Chris Cooper (19:45):
That money supports our system of government, our health-care system, our education system, our roads, our police, our fire departments and more. And I’m proud to make such a large contribution. Even when I’m frustrated by the process, I’m proud of the outcome, but sometimes a local kid just needs a bike, and they can’t wait for the subcommittee on youth fitness in northern communities to decide to fund a single bicycle in a community of 2,000 kids. So I just go to the bike store and buy the bike, and we’ve been donating 50 bikes every year to local kids in foster care. This year we donated another 60 to kids in foster care. And then foster-care kids said, “That’s it, everybody’s got a bike.” And so we went to Big Brothers Big Sisters and we said, “Do you guys need bikes?” And they said, “Yeah, we could use eight bikes right now.”
Chris Cooper (20:32):
And so I drove to the store and I bought eight bikes. We just bought them. We didn’t have to apply for a grant. We didn’t have to write an application to a government. We just had the money.
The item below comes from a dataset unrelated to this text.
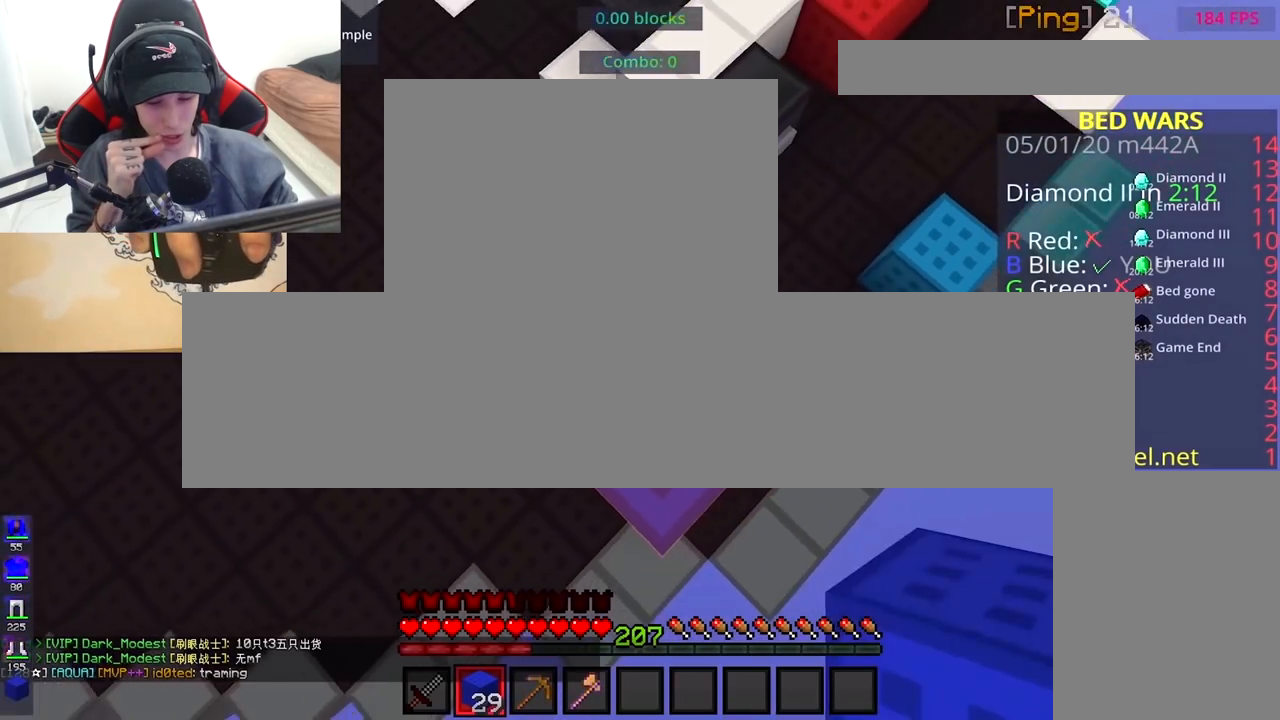
{"keys": ["d", "s"], "mouse": [], "events": [[50, "space", "up"], [100, "d", "down"], [100, "mouse_right", "down"], [200, "s", "down"], [367, "mouse_right", "up"]]}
And so we spent it. Other people volunteer as big brothers and big sisters to these kids. Other people work as foster-care workers. My contribution is not greater than theirs, but it is different and it is necessary. Other people work for companies and apply for government grants. I’m not good at those things, but I am good at making money. And so I give money, and that’s how I make an impact. Now I’m sharing this stuff to inspire you. It’s okay to make lots of money. It’s okay to pay lots of taxes. It’s okay to invest money or build wealth or give cash away, but you have to make money first.
Chris Cooper (21:17):
So start with an income. Feed the golden goose. Get your gym to pay you a hundred thousand dollars a year. Then make investments. Expand your flock. Then think about impact where you’re going to leave the golden eggs. Look, I’m lucky, but I’m not special. You can do this, too. I’m Chris Cooper. This is “Run a Profitable Gym.” I kind of went off on a rant on you there, and I hope that this inspired you to make your gym profitable and to kind of give you a view of the future and where you can go. If you wanna talk to me about this stuff more, just go to gymownersunited.com. That’s our free group. I’m pretty active in there. I try to hop in once a day. But there are 7,600 positive, happy gym owners in there who are just eager to help you solve these problems. Thank you for your service. I really hope you get to the point where you can just give away the golden eggs for the rest of your life.